## Tasks to complete
[1] Answer the following questions using the passage on the Adair Peak Fire.
(a) On what date and at approximately what time was the fire first reported?
(b) How many acres did the fire encompass?
(c) Which two campgrounds were closed because of the fire?
[2] Extend the passage on the Adair Peak Fire, beginning immediately after its final sentence.

## Provided passage
********

2017 wildfire in Montana, US

The Adair Peak Fire was a wildfire in Glacier National Park in the U.S. state of Montana and was first reported on August 12, 2017 around 10:17 AM after it was caused by a lightning storm over the region that occurred several days before it was first spotted. The Adair Peak Fire encompassed 4074 acres. The fire forced the closure of the North Fork Road from the Polebridge Ranger Station south to Camas Creek as well as the Logging Creek and Quartz Creek campgrounds. Structure protection was performed at the Lower Logging Lake Snowshoe Cabin and Boathouse by a small firefighting crew that wrapped the structures with a fire resistant sheeting. The fire was started by the same dry lightning storm that ignited the Sprague Fire near Lake McDonald that destroyed the Sperry Chalet on August 31.

********

## Collected data
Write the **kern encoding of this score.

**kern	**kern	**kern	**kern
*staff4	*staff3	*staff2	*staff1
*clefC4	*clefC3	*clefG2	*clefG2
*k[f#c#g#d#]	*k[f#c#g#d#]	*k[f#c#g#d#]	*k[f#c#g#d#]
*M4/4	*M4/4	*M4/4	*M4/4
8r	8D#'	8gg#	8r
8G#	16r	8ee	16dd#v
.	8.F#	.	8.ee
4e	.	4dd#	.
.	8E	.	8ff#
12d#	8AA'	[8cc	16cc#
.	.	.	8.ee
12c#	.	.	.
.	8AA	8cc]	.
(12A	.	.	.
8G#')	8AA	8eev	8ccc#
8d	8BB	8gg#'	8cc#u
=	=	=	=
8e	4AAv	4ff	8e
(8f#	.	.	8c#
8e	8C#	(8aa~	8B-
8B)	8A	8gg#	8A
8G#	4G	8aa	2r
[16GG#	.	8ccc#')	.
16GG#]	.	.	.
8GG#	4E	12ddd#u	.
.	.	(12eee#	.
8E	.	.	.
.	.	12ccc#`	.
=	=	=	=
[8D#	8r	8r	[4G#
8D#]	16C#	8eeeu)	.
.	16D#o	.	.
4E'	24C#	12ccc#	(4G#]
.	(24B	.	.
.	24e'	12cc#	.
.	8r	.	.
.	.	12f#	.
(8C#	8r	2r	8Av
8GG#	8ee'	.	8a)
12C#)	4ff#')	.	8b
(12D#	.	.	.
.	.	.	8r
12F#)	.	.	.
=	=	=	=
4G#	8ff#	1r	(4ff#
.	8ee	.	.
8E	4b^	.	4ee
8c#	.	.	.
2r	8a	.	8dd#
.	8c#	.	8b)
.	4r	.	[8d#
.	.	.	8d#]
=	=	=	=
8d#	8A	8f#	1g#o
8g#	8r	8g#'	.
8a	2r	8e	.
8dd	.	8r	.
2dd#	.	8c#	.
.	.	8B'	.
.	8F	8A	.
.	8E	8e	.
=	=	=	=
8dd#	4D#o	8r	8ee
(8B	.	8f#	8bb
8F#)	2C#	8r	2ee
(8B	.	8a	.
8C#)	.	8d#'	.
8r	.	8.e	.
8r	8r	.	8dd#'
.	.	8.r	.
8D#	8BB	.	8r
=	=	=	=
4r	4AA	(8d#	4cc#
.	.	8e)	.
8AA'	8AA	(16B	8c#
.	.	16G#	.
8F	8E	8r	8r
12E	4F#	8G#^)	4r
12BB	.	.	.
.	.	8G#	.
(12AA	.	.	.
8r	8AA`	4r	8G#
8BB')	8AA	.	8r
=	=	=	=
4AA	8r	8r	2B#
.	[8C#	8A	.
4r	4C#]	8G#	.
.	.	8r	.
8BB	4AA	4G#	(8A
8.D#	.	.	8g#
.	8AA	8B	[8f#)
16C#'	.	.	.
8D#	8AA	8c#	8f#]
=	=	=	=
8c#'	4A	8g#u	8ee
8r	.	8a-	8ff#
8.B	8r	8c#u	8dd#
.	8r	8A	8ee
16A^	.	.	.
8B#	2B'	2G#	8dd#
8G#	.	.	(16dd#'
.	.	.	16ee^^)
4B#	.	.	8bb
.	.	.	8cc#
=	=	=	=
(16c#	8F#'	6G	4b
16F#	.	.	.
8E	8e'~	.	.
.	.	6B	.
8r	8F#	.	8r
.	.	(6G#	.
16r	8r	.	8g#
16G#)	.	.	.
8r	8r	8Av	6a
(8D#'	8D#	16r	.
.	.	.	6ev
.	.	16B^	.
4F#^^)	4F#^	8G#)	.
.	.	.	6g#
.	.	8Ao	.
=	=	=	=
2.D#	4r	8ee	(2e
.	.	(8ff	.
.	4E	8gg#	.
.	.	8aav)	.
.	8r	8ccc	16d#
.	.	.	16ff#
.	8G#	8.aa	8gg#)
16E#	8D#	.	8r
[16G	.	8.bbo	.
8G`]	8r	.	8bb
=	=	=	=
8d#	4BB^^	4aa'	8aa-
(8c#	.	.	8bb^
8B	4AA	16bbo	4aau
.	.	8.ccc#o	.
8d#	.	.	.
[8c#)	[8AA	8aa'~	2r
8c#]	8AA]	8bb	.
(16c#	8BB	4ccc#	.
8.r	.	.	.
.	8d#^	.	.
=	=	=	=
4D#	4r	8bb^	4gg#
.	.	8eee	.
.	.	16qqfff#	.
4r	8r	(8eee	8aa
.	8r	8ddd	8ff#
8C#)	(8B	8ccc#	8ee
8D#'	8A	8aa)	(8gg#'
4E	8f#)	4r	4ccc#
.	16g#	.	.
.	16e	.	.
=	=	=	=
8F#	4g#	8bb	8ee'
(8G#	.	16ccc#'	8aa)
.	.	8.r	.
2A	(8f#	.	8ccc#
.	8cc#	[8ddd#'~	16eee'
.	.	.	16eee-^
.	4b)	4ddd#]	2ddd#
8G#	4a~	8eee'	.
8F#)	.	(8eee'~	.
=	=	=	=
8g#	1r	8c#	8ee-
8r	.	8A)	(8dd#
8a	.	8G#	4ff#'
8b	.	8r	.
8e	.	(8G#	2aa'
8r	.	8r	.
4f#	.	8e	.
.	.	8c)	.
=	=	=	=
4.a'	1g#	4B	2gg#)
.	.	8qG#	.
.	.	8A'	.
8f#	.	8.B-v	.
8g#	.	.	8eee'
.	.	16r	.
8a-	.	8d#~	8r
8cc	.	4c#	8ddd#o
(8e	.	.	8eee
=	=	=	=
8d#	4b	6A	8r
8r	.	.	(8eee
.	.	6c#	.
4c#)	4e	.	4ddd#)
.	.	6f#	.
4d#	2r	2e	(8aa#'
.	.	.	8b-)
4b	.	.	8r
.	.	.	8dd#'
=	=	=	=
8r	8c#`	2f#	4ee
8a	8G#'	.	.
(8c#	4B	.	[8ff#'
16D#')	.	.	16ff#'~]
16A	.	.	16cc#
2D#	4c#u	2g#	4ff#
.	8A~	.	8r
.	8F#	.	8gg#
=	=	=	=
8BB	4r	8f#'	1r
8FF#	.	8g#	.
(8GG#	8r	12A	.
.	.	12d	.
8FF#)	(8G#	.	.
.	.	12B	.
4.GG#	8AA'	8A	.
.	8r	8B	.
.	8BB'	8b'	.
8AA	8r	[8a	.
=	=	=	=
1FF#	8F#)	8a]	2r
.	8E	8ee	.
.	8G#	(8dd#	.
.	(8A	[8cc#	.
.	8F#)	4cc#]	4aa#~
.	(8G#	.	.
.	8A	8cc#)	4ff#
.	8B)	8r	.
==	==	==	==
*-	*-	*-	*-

********

## Replies
[1]
(a) August 12, 2017, around 10:17 AM
(b) 4074 acres
(c) The Logging Creek and Quartz Creek campgrounds

[2]
After a period of heavy smoke and haze which kept the fire from spreading for a number of days in early September, by the 10th the fire became more active again with crown fires and torching along the northwest slope of Wolf Gun Mountain. On September 14, light rain and much cool temperatures had arrived at the fire which was reported to be over 3000 acres in size but burning slowly. Cooler temperatures as well as snow prevented the fire from expanding into early October and the Adair Peak Fire was no longer monitored directly by firefighters.